PROVIDED DATA -
——————————

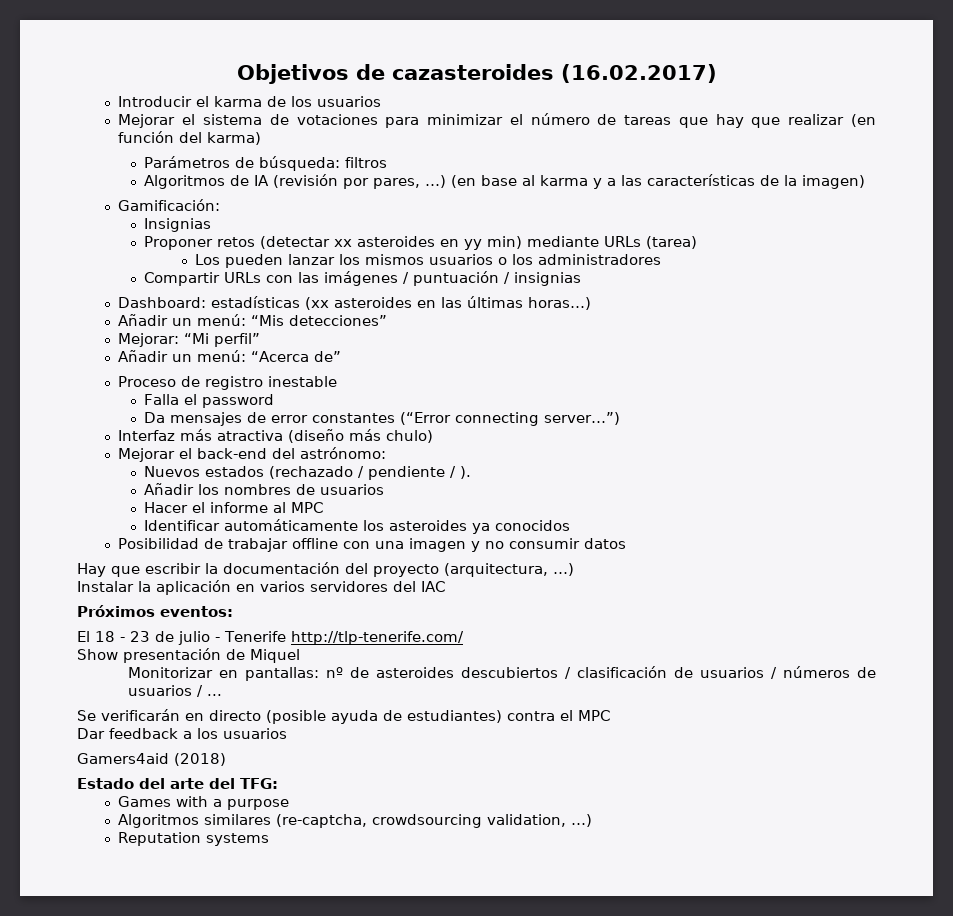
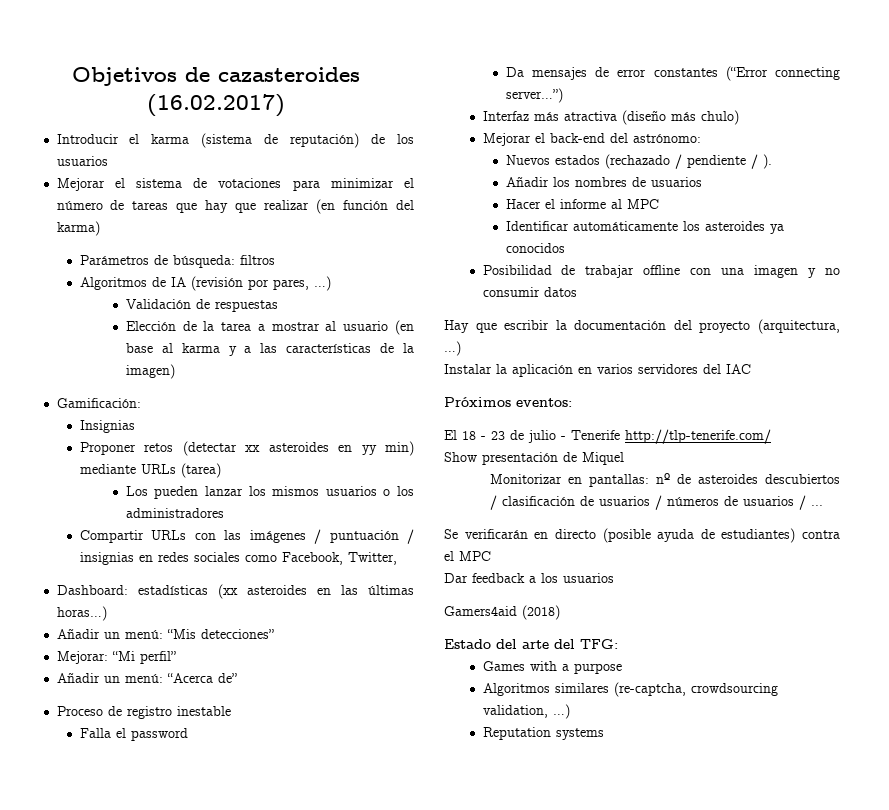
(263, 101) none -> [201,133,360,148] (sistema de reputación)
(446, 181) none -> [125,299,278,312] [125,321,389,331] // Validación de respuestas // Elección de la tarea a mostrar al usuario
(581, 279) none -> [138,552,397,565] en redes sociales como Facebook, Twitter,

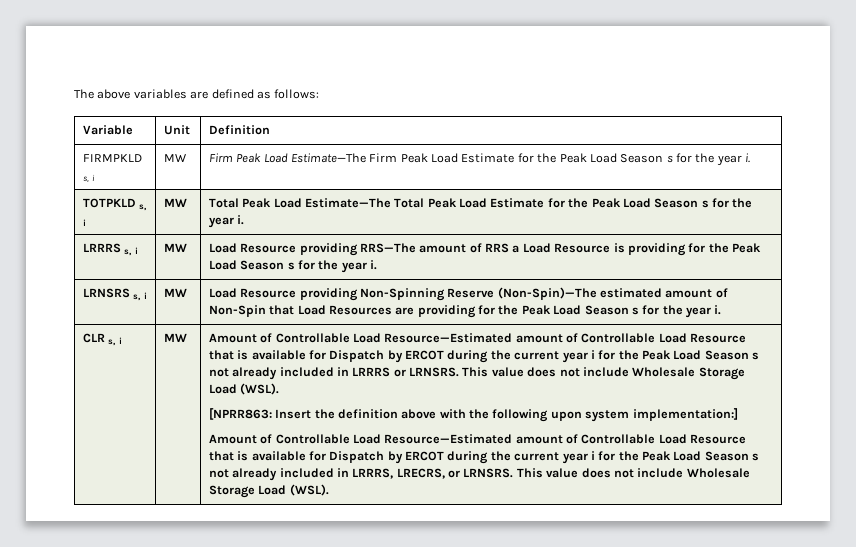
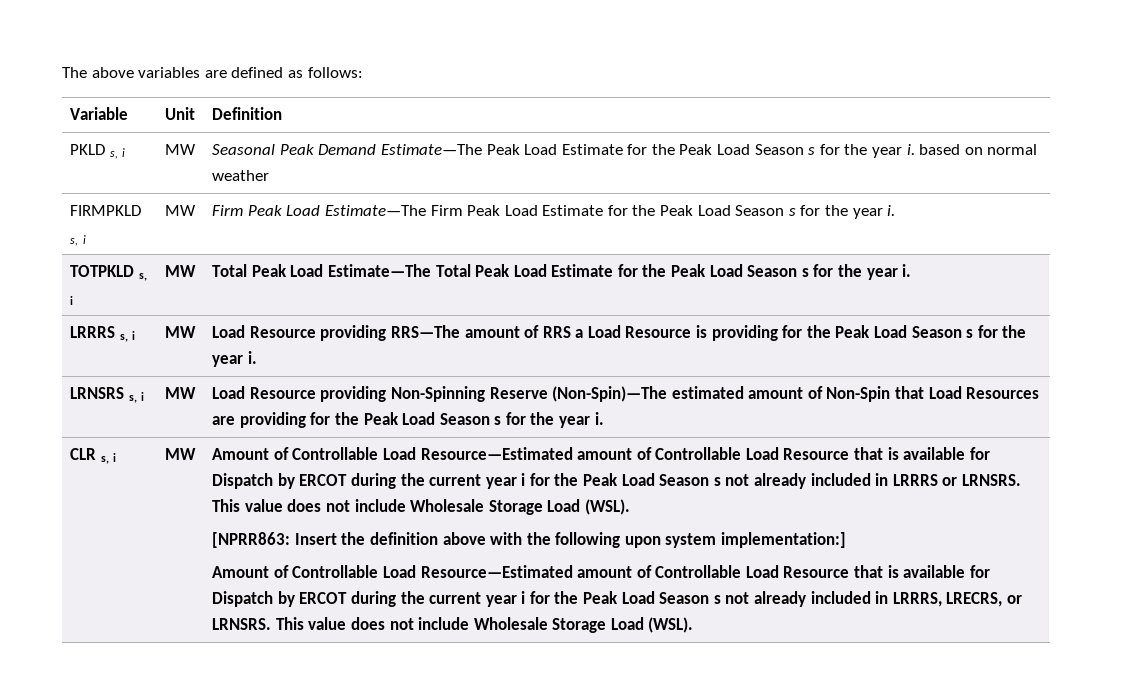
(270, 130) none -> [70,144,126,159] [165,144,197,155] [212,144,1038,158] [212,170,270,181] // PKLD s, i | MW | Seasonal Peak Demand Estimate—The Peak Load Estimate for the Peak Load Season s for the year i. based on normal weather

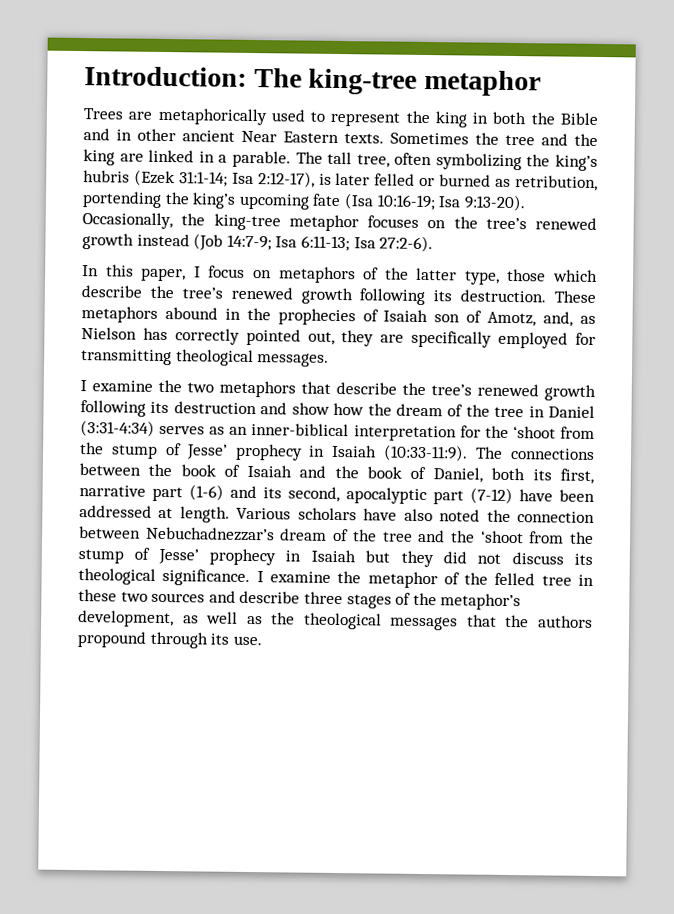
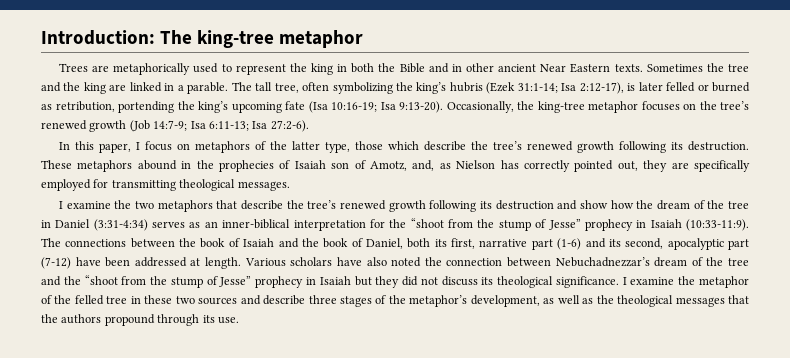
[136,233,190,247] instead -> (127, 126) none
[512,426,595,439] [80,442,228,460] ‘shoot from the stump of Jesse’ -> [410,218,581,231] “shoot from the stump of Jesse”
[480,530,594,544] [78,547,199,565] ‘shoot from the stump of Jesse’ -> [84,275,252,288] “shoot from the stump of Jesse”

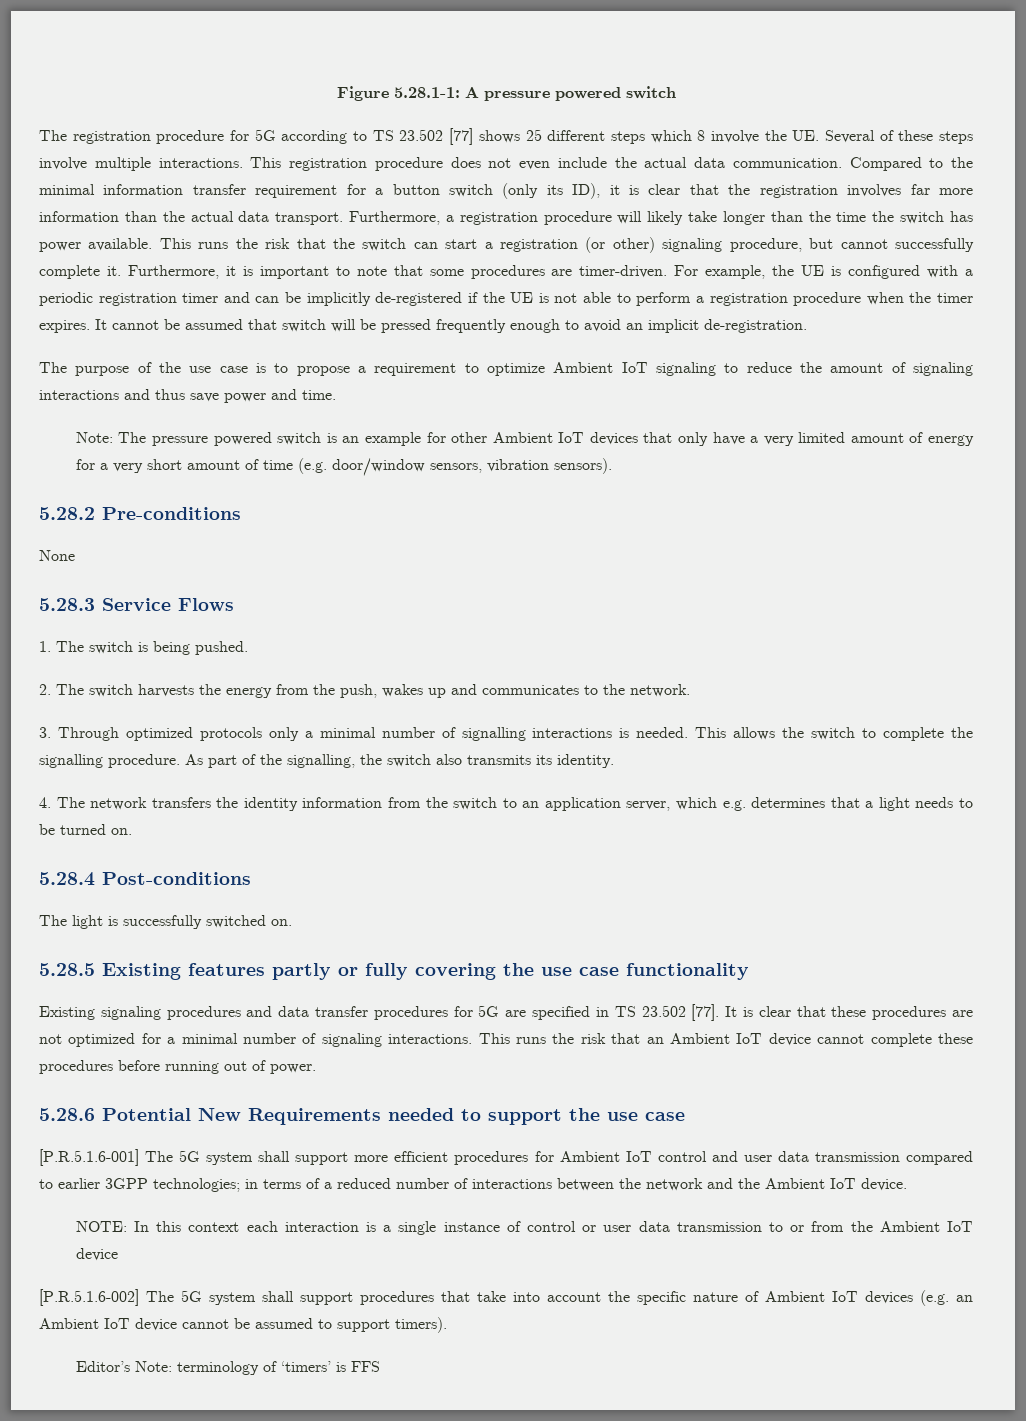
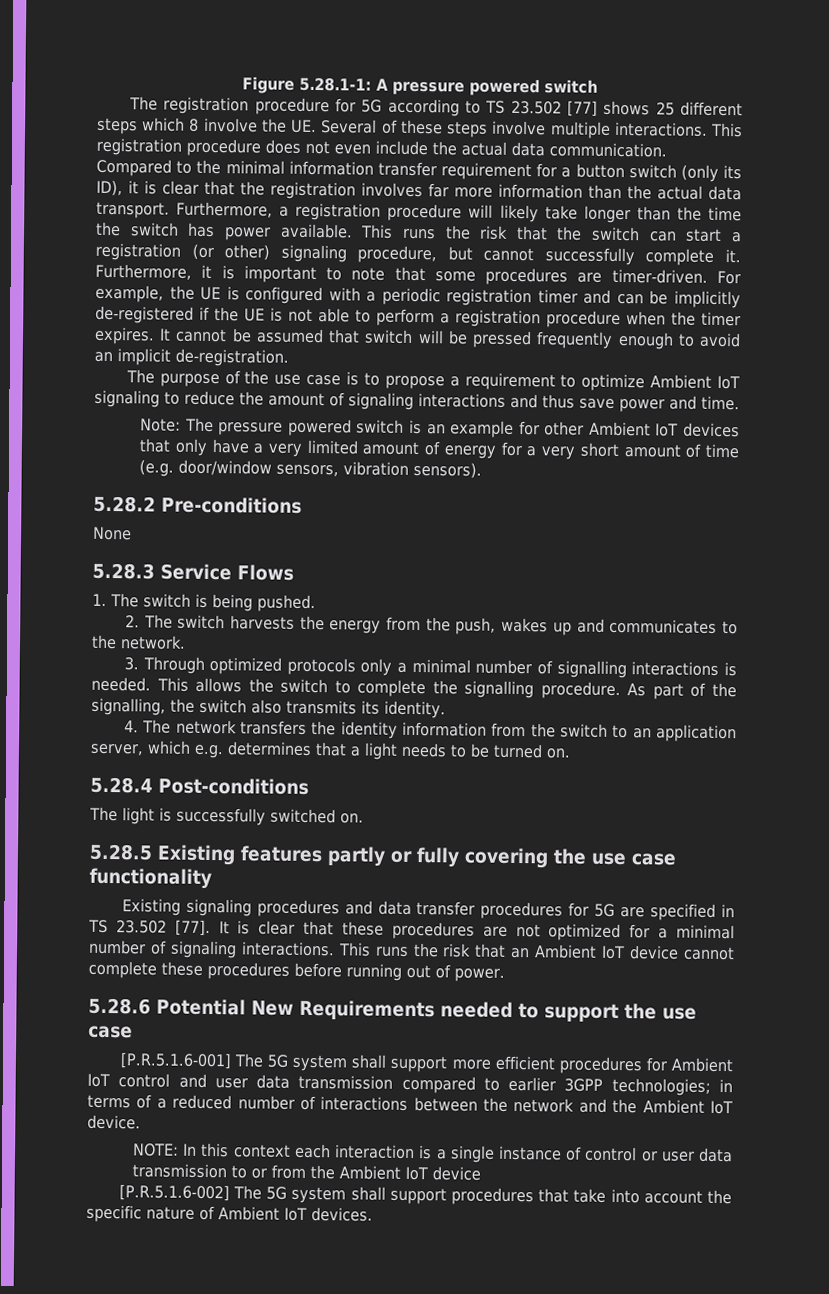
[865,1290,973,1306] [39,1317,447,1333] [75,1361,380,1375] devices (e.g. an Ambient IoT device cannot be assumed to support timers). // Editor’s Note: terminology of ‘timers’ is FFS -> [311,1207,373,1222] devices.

——————————

BRIEF - Please copy exactly the lines from the one containing "[480,530,594,544] [78,547,199,565] ‘shoot" through the end of the records above, leaving out every picture.

ANSWER AREA -
[480,530,594,544] [78,547,199,565] ‘shoot from the stump of Jesse’ -> [84,275,252,288] “shoot from the stump of Jesse”

[865,1290,973,1306] [39,1317,447,1333] [75,1361,380,1375] devices (e.g. an Ambient IoT device cannot be assumed to support timers). // Editor’s Note: terminology of ‘timers’ is FFS -> [311,1207,373,1222] devices.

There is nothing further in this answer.